1 Mei 2018 yang diperingati sebagai Hari Buruh Internasional atau biasa disebut May Day merupakan lanjutan dari aksi besar-besaran yang digelar di Cicago, Amerika Serikat, pada tahun 1886. Saat itu buruh menuntut penurunan jam kerja yang awalnya sekitaran 19 jam kerja/hari mennjadi 7 jam/perhari.

Rupanya pembelengguan seperti itu juga masih terlihat di era ini, masih ada perusahaan yang masih menggunakan atau memperlakukan pekerjanya dengan jam kerja yang tidak sesuai aturan yang berlaku. Belum lagi keberlakukan PP78/2015 tentang pengupahan yang semakin memiskinkan buruh ditambah lagi tentang kenaikan harga beras, sembako, listrik dan BBM yang semakin mencekik kehidupan buruh.

“Kerja tidak pasti memakai sistem kerja kontrak dan Outsourcing, upah tidak layak bagi kehidupan perhari buruh, ditambah Listrik, beras, BBM yang naik melambung, pengangguran dimana-mana, mala di keluarkan pula Perpres No. 20 tahun 2018 yang memudahkan TKA masuk ke Negri ini,” ucap Tony Rickson Silalahi dalam orasinya.

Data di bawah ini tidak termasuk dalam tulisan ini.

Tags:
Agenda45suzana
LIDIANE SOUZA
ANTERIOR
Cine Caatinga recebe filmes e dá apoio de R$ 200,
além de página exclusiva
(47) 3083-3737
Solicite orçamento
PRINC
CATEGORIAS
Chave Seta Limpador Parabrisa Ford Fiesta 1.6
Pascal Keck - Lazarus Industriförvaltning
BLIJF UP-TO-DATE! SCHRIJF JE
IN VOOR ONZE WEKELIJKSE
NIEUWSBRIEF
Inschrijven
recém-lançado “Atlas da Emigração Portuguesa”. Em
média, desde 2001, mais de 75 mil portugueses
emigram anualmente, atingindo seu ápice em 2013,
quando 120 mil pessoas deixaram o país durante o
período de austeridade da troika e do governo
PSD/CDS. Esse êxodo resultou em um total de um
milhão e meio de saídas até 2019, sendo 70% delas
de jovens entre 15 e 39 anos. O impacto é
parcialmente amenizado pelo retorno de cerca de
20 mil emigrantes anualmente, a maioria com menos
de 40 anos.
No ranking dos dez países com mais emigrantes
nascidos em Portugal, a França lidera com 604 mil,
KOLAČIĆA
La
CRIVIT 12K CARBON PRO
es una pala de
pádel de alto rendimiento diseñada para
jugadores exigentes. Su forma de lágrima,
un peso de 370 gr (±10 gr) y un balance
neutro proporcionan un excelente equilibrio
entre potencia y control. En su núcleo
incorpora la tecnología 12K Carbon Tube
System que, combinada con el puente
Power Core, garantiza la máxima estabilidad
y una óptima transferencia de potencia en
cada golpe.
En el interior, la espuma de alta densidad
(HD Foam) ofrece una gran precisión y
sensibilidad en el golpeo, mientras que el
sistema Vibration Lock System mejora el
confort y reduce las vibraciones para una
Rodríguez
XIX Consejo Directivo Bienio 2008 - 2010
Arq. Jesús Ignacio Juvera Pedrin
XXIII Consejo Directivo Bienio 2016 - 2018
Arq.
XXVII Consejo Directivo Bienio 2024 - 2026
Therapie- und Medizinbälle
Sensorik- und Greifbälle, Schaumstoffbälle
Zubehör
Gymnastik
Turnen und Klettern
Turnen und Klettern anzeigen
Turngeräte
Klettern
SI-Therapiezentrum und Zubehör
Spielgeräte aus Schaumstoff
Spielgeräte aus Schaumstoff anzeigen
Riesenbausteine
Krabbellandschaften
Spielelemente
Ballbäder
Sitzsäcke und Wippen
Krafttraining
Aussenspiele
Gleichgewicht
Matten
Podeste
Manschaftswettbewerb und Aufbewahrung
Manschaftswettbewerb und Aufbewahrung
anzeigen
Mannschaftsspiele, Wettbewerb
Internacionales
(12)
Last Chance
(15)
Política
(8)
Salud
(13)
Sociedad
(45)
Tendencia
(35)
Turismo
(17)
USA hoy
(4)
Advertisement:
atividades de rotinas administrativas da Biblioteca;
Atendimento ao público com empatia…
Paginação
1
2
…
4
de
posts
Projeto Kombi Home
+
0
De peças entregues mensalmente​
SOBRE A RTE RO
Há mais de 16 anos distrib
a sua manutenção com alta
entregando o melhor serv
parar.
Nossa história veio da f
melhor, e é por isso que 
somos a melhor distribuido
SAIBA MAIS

Hal inilah yang membuat Hendri Setiawan seorang veteran buruh yang kini berpindah profesi sebagai pesulap profesional dalam menggelar atau menunjukan terbelenggunya buruh atas kebijakan-kebijakan yang belakangan ini dikeluarkan oleh Pemerintah melalui teatrikal dalam aksi unjuk rasa peringatan Hari Buruh Internasional May Day di Sumatera Utara.

Menggunakan topeng ala badut, tangan terantai di paksa kerja lembur karena kebutuhan hidup, ditertawaain tidak dianggap kinerjanya mala mendapat upah yang tidak sesuai perlakuan yang semena-mena seperti Badut yang hanya sebagai penghibur para pemilik modal di Negri sendiri.

Aksi teatrikal Hendri ini mendapat apresiasi yang sangat luar biasa oleh ribuan para peserta aksi dan pihak Kepolisian yang menonton antraksi Hendrik tersebut.

Dalam wawancara yang digelar oleh wartawan kepada Hendri sehabis melakukan aksi teatrikalnya mengatakan bahwa Pemerintah haruslah bertanggung jawab atas apa yang telah di alami oleh para buruh.

“Buruh hanya butuh kepastian, ya, kepastian Upah yang layak, kepastian Hidup yang Layak, kepastian pekerjaan yang layak, kepastian prilaku yang layak dan yang lain-lain. Tidak hanya dianggap seperti penghibur atau sebagai pelengkap untuk memperjaya/memperkaya majikannya yaitu pengusaha, jelasnya Buruh kini dianggap seperti badut yang selalu ditertawain dengan yang dikerjakannya” jelas Hendri.

Dalam aksi yang digelar oleh Federasi Serikat Pekerja Metal Indonesia (FSPMI) provinsi Sumatera Utara yang mengusung tuntutan Tritura Plus ini melakukan longmarch mengelilingi kota medan yang juga di iringi oleh Badut terbelenggu rantai kekuasaan dan pemodal yang diperankan oleh Hendri yang ikut juga berjalan kaki bersama ribuan Buruh sampai aksi ini berakhir pada pukul 18:00 wib.